EXPLORE THE MATERIAL >>
a: From the estate tax text, list the basic needs of all citizens that society is responsible for meeting.
b: In the estate tax text, rename "estate tax" to "inheritance tax" and write out the passage between "Having fallen short" and "human needs programs.", inclusive.
c: According to the estate tax text, in what year did the 191st General Assembly of the UPCUSA take its actions?

TEXT >>
☆ ☆ ☆ ☆ ☆ ☆ ☆

Having fallen short of 60 votes on a bill that would have fully repealed the estate tax in early June, Majority Leader Bill Frist (R-TN) is seeking to pass the House’s partial repeal legislation in the Senate. A Senate vote could happen in July. Contact your Senators and raise concerns about the impact estate tax reform legislation could have on funding human needs programs.
Presbyterian Taxation Policies:In supporting the imposition of taxes, John Calvin insisted that those in authority "themselves ought to remember that their finances (the taxes) are not so much private incomes as the revenues of the whole people" (IV.xx.13).In 1979, the 191st General Assembly of the UPCUSA- Reaffirmed the United Presbyterian Church's acceptance of responsibility to work for every form of human well-being in the understanding that the God whom we worship and serve is a God of justice and the liberator of the oppressed,- Urged United Presbyterians to deal with taxation and budget priorities on the basis of the commitments and criteria established by previous General Assemblies; and noted that this means the subordination of narrow, short-sighted, self-serving considerations to an insistence upon society's responsibility for conditions whereby such basic needs of all citizens as jobs, housing, education, and health care can be satisfactorily met, and- Reaffirmed the actions of previous General Assemblies pertaining to the elimination of poverty and unemployment, to equitable taxation, and to the continuing shift of national priorities from an excessive preoccupation with military superiority to bold and imaginative initiatives for peace, health and welfare. (Minutes, UPCUSA, p. 292)

☆ ☆ ☆ ☆ ☆ ☆ ☆

[Page-level text extractions]
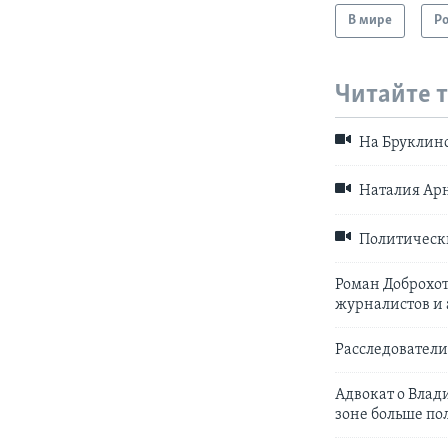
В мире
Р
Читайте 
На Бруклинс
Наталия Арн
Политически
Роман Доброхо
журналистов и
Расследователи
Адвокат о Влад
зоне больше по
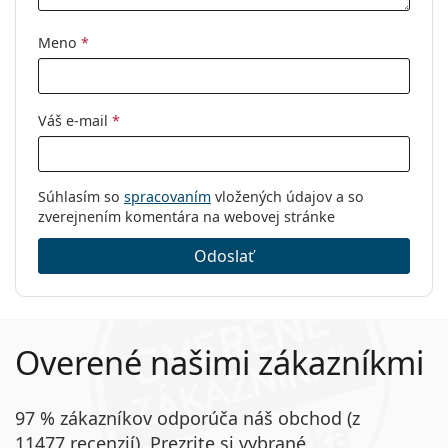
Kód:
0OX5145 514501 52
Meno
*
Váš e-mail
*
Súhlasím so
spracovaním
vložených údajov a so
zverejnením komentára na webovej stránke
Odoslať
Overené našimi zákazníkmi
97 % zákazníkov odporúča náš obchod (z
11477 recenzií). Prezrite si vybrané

☆ ☆ ☆ ☆ ☆ ☆ ☆

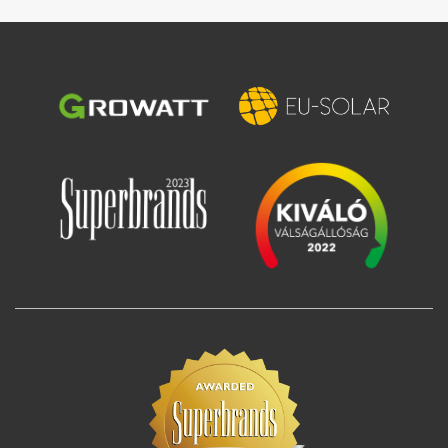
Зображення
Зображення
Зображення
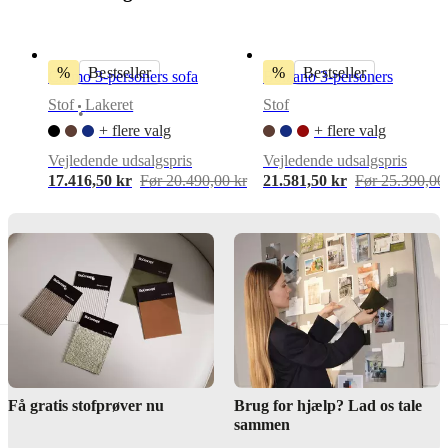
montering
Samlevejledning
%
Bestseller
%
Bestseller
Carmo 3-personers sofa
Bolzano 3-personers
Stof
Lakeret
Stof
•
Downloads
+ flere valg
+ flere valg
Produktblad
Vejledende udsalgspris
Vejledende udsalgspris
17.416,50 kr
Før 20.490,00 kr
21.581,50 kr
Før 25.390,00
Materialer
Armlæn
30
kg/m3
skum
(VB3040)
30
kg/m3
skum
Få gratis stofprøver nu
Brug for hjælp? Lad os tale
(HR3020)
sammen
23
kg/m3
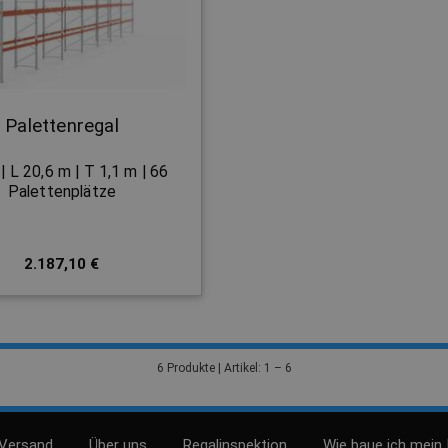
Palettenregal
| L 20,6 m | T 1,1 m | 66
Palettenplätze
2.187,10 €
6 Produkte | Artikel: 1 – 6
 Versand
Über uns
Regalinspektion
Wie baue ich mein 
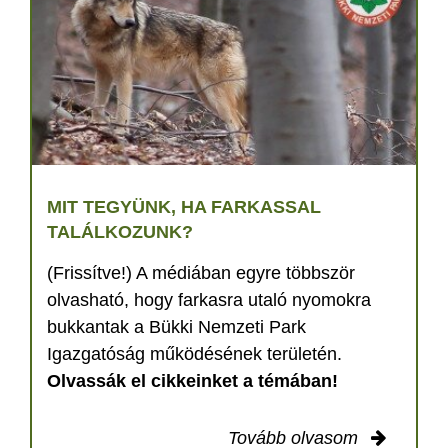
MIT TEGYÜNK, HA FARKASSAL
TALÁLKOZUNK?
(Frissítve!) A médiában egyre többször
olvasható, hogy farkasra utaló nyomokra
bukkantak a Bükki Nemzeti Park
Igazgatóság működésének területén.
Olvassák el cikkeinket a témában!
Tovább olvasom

☆ ☆ ☆ ☆ ☆ ☆ ☆

SOLUTIONS BELOW >>
a: jobs, housing, education, health care

b:
Having fallen short of 60 votes on a bill that would have fully repealed the inheritance tax in early June, Majority Leader Bill Frist (R-TN) is seeking to pass the House’s partial repeal legislation in the Senate. A Senate vote could happen in July. Contact your Senators and raise concerns about the impact inheritance tax reform legislation could have on funding human needs programs.

c: 1979